Hello,
I would like to use DESeq2 on ATAC-seq data from human disease and control individuals. I know based on PCA plot that age is a big confounder. So, I want to first correct for age as a covariate, and then use RUVseq on the age-corrected count set to identify other unknown confounders and batch effects. What's the best way to do it?

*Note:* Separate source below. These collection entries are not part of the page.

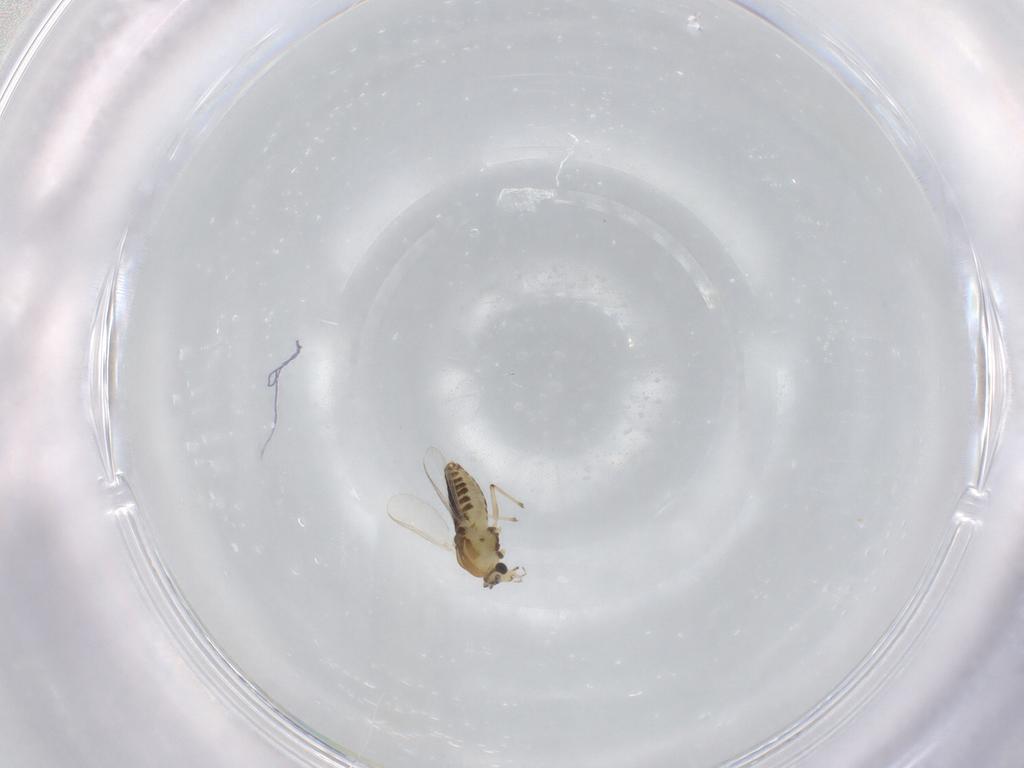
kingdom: Animalia
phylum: Arthropoda
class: Insecta
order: Diptera
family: Chironomidae
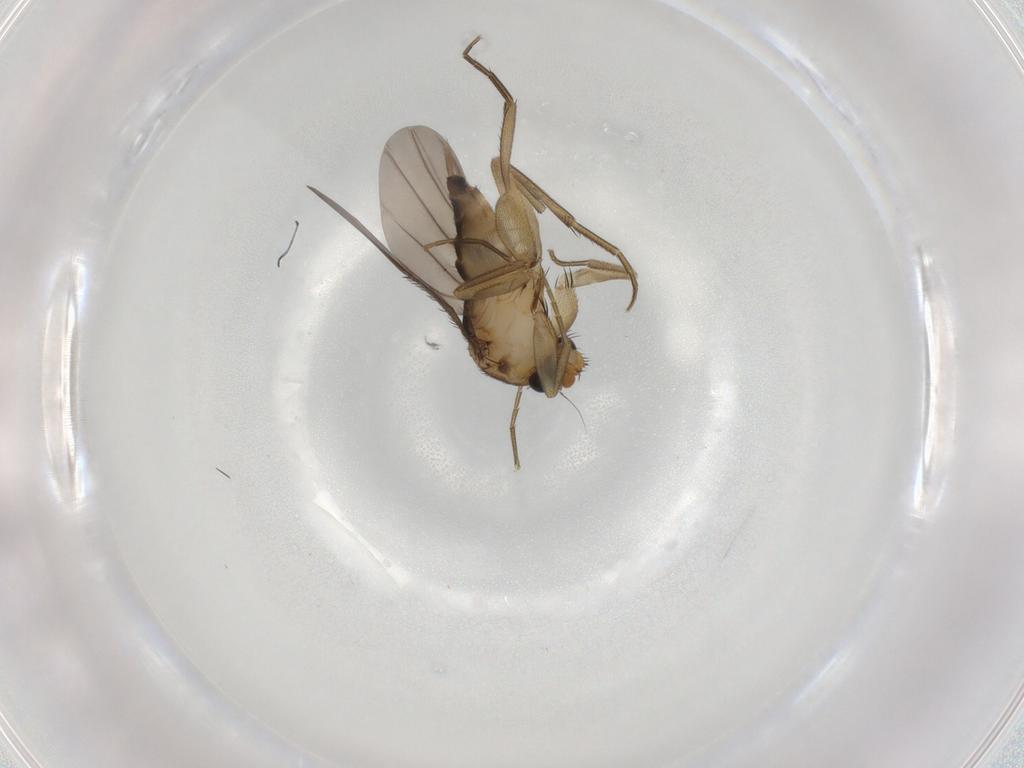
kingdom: Animalia
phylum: Arthropoda
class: Insecta
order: Diptera
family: Phoridae
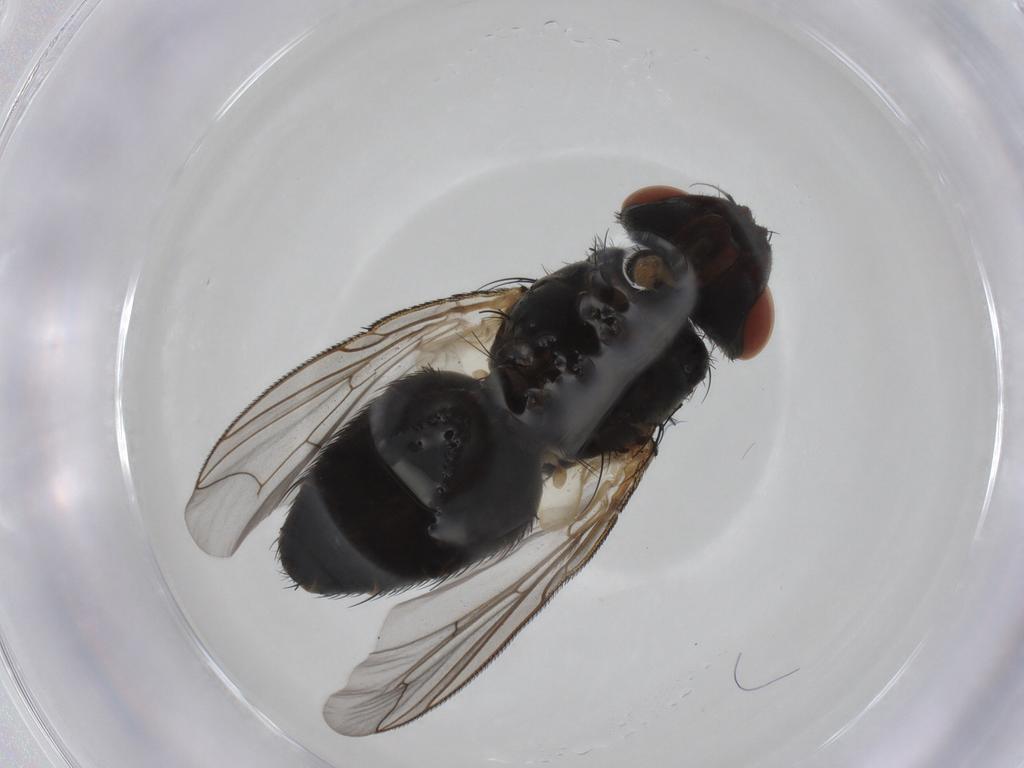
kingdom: Animalia
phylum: Arthropoda
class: Insecta
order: Diptera
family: Sarcophagidae
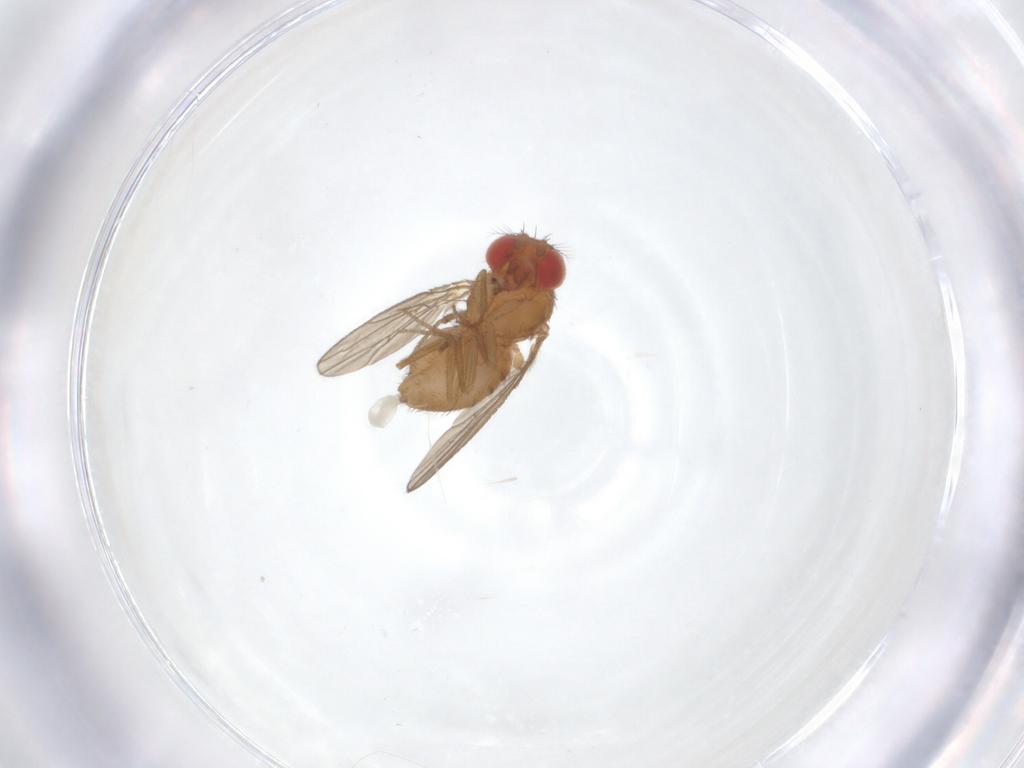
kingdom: Animalia
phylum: Arthropoda
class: Insecta
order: Diptera
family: Drosophilidae
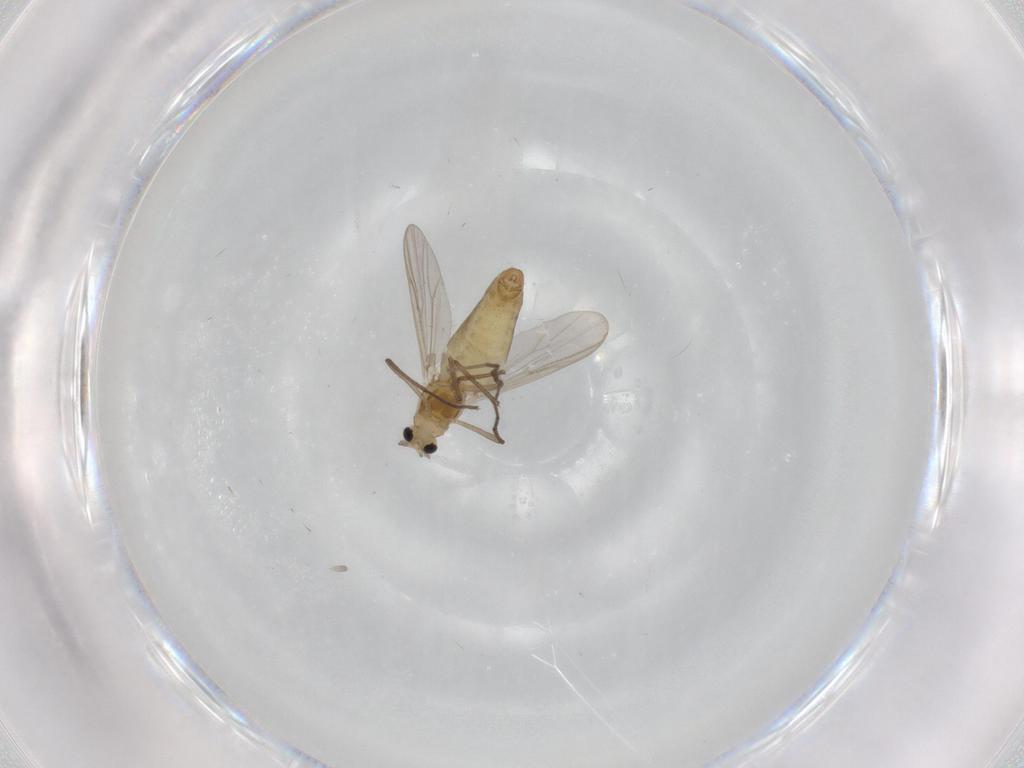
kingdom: Animalia
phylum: Arthropoda
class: Insecta
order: Diptera
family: Chironomidae
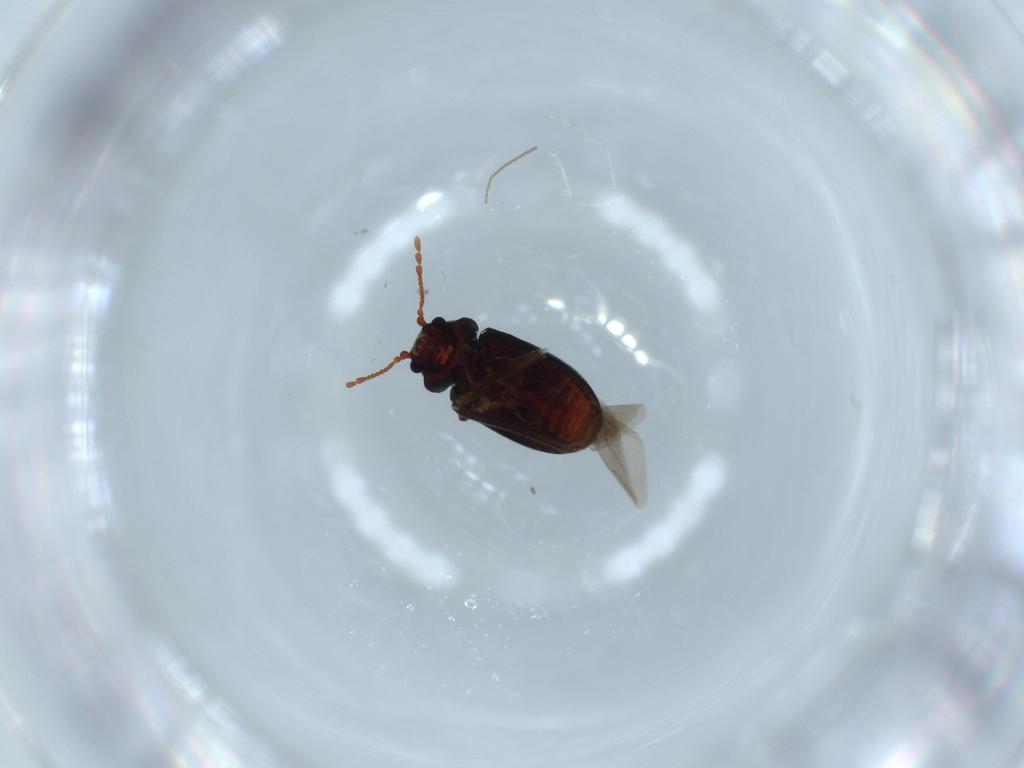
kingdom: Animalia
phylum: Arthropoda
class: Insecta
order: Coleoptera
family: Ptinidae
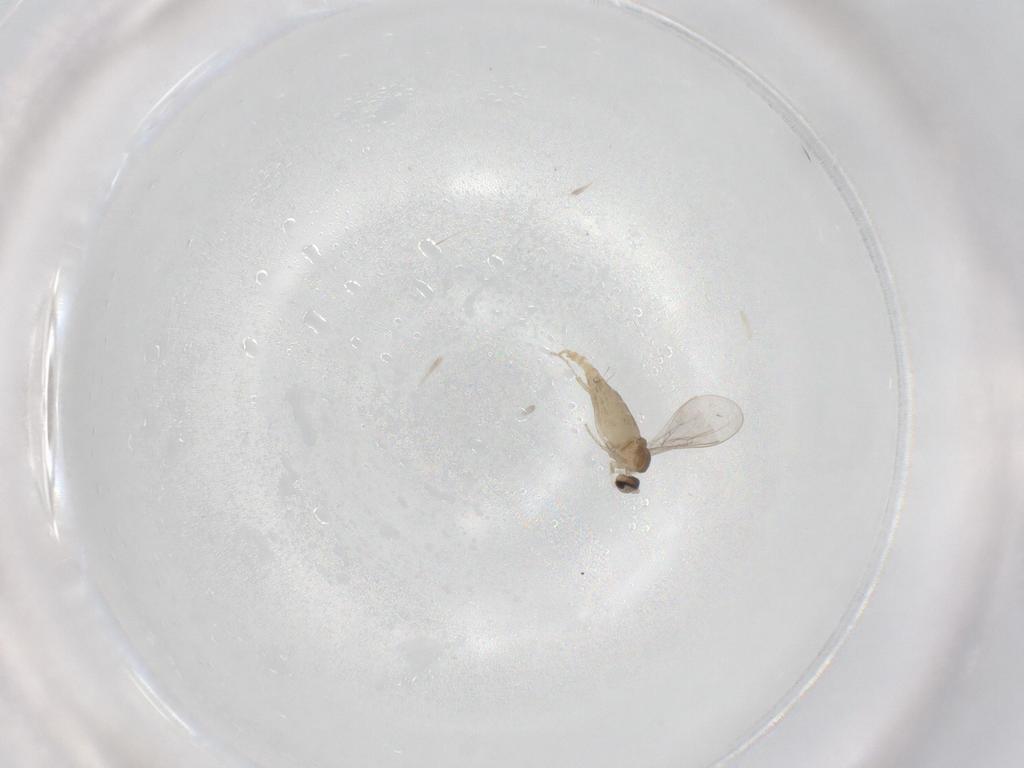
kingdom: Animalia
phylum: Arthropoda
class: Insecta
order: Diptera
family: Cecidomyiidae
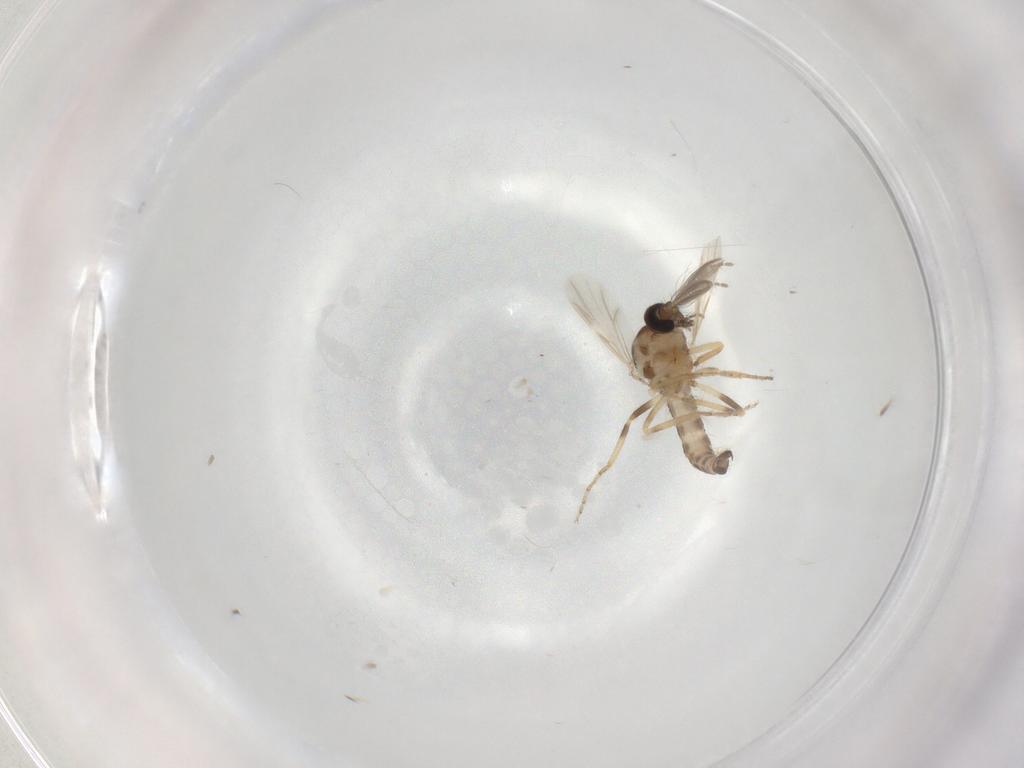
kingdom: Animalia
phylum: Arthropoda
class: Insecta
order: Diptera
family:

Should I do this below or something else? 1) Using design(ddsruv) <- ~ W1 + age + disease
dds <- DESeqDataSetFromMatrix(countData = cts,
colData = condition,
design = ~ age + disease)
dds$disease <- relevel(dds$disease, ref = "Control")
#DE analysis
dds<-DESeq(dds)
res<-results(dds)
#RUVseq
set <- newSeqExpressionSet(counts(dds))
idx <- rowSums(counts(set) > 5) >= 2
set <- set[idx, ]
set <- betweenLaneNormalization(set, which="upper")
not.sig <- rownames(res)[which(res$pvalue > .95)]
empirical <- rownames(set)[ rownames(set) %in% not.sig ]
set <- RUVg(set, empirical, k=1)
pData(set)
#re-run DEseq w/ RUV factors added
ddsruv<-dds
ddsruv$W1 <-set$W_1
design(ddsruv) <- ~ W1 + age + disease
ddsruv<-DESeq(ddsruv)
ddsruvClean <- ddsruv[which(mcols(ddsruv)$betaConv),]
resruv<-results(ddsruvClean)
summary(resruv)
Alternatively, should I just use a design ~W1 + disease (perhaps using k=2, and adding W2), because RUVseq would take into account the known age-related confounding as well.
Thanks, Lisa
Thank you, I think that makes sense. And should I still use the original dds matrix after I do the RUVseq analysis? Is this correct?
This looks correct to me. You can also plot W1 and W2 against age and disease.